AAC Publications - http://publications.americanalpineclub.org

California, Yosemite National Park, Washington Column (2)

California, Yosemite National Park, Washington Column (2). Unexpected fine weather prevailed on the morning of 9 November giving the prospect of a good day for climbing the piton traverse route on Washington Column in Yosemite Valley. David Coward (28), leader of the party, had been at least as far as Lunch Ledge several times before. Doug Loescher (23) followed on the first rope. At the base of the climb Marvin McEachern (28) proposed that he and George Oetzel (27) should alternate leads on the second rope, and that he should start. On the basis of conversations and observation of some third class approach climbing, it did not seem an unreasonable suggestion, so it was agreed.

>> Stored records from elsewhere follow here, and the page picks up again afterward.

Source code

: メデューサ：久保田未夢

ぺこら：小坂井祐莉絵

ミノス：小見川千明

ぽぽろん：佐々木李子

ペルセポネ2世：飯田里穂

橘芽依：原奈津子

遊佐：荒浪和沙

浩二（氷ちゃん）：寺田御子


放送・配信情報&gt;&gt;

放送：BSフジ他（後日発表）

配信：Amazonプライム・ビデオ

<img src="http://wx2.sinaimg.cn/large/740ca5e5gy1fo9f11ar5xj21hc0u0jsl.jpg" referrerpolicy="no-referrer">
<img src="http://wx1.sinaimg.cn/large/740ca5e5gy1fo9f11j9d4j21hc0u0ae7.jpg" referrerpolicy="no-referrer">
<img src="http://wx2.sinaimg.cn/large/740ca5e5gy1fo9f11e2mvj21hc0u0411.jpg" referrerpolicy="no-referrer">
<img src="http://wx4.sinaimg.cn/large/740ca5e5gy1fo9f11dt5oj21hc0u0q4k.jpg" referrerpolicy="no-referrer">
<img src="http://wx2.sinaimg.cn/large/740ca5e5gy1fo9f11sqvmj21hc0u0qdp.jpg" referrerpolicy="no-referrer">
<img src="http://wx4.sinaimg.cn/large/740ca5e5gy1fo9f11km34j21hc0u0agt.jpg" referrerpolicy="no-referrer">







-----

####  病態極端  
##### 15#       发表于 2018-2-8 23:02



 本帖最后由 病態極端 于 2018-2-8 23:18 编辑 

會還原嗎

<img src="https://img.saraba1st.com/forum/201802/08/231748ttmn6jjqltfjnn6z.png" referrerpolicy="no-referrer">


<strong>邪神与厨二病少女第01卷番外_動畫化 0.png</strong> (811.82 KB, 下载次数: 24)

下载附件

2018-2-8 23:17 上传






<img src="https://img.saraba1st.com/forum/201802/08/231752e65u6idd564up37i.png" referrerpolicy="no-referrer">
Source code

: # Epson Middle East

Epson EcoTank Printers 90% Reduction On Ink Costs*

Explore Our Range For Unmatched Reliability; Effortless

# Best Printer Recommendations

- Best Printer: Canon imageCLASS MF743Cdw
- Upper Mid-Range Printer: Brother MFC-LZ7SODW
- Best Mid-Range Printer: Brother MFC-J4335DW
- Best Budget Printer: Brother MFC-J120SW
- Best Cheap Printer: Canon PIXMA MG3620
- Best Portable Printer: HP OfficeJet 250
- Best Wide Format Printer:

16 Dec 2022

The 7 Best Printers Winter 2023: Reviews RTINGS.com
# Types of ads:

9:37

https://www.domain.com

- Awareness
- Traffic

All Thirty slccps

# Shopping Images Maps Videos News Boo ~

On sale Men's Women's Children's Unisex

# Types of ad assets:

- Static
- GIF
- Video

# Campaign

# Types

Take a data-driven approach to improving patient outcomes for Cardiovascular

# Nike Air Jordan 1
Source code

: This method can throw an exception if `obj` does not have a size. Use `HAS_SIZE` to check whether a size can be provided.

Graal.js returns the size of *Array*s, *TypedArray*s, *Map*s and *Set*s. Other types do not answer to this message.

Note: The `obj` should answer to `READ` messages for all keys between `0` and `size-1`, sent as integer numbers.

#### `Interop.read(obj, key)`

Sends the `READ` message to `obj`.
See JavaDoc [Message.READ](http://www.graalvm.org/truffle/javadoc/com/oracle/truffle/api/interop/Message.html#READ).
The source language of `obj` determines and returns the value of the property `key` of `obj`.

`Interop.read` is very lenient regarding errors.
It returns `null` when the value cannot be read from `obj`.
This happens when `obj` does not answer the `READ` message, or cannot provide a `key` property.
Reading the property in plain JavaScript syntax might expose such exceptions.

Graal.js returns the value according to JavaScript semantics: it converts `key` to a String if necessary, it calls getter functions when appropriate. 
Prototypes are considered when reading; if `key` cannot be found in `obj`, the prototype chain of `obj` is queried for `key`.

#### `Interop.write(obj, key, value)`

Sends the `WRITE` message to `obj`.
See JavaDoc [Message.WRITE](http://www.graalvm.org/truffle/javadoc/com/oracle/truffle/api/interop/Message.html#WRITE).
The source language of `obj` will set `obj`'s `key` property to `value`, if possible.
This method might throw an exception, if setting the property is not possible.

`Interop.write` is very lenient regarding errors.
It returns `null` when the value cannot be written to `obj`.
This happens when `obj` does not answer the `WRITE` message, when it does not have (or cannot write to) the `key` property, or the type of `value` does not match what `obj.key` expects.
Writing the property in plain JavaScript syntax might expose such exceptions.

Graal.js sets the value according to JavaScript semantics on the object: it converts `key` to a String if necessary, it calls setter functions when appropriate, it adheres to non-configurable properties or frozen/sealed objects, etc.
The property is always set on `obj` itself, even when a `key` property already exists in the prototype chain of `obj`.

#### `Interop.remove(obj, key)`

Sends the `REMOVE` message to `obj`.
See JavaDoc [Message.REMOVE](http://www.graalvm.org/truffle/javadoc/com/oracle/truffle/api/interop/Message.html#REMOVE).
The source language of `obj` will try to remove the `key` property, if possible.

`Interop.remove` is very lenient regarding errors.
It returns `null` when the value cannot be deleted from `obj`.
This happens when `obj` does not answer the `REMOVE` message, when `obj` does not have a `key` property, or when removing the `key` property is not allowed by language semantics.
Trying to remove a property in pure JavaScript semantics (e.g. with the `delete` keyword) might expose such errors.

At the beginning of the third pitch, Oetzel noticed that McEachern didn’t seem very comfortable with the prospect of leading the pitch. McEachern agreed with the suggestion that he should back off and let Oetzel lead the pitch, but then started up the pitch. On further questioning, he assured his belayer that it had been only one move that was a bother, and he had no further difficulty with the bottom part of the pitch, consisting of about 20 feet of steep cracks leading to a prominent Y- shaped tree. Passing through the low crotch of the Y, the route continues up a short shallow gully with a choice at the end of continuing up the steep end of the gully or a slightly easier traverse around a ridge. Coward led the traverse 4th class. It appears that McEachern stayed in the gully, where he was out of sight of his belayer. He gave no indication that he

was having climbing difficulty, but his feet apparently slipped, and he hollered that he was falling.

As judged from the belay position, it seems that he must have fallen initially into the gully and nearly stopped, as the sounds of falling stopped for a time, and the fall took a very long time. After a hasty debate about the loose rope developing near the belay stance, Oetzel decided there was time to take in a little, and hauled in perhaps 5 feet during the fall. McEachern’s fall was stopped about 5 feet above a level ledge beside the belayer (supported at the Y tree), after something over 50 feet of scraping and bouncing down the slope. It appears that the time available for taking in a little rope may have saved further injury from striking the level ledge. It is doubtful that this action would be possible in a fall on steeper rock.

McEachern’s face was badly lacerated, and his hard hat had two deep scratches in it. Elsewhere on his body he had only minor scratches and bruises. The hard hat apparently left him very near the end of the fall, as it rolled to a stop in a bush quite close to his landing place. His glasses landed with him, in spite of all the scraping his face had received. He never lost consciousness, and was able to rappel off the rock. Examination in Yosemite Hospital 2½ hours later showed that he had also suffered a mild concussion. He was hospitalized for 24 hours and released.

Source: David W. Huson, Park Ranger, Y.N.P., and George N. Oetzel.

Analysis: (Huson and Oetzel) The people in the party had not climbed together before, making the designation of leading responsibilities heavily dependent on the statements of the individuals involved. Coward and Oetzel had discussed this beforehand and agreed that this particular climb would be within Oetzel's leading capability. Oetzel is not an experienced leader, but had been to Lunch Ledge before and had shared leads on some other climbs in Yosemite. The guide book calls Lunch Ledge class 4, probably under-rating it a bit. Still, it is not a hard climb. Conversations had given the impression that McEachern’s experience was not greatly different from Oetzel’s except that he had climbed mostly in Colorado and had not made the climb to Lunch Ledge previously.

Coward says that he was more impressed than he should have been by the fact that McEachern was to lead a Sierra Club practice climb in a few weeks. In any case, since so little was actually known about McEachern’s ability, Coward and Oetzel should have insisted that he defer leading for a few pitches until he could be observed.

However, McEachern himself seems to be the one most responsible for the accident. Although he agreed that he should not continue leading the pitch while still in a location from which he could return, he went on anyway. He had pitons with him, but did not place one before the fall. He may have been influenced in this by the fact that Coward had not used any iron, and perhaps the gully below looked deceptively safe. Each leader, and especially the less experienced, should make his own decisions about his need for protection without being influenced by others who have gone before.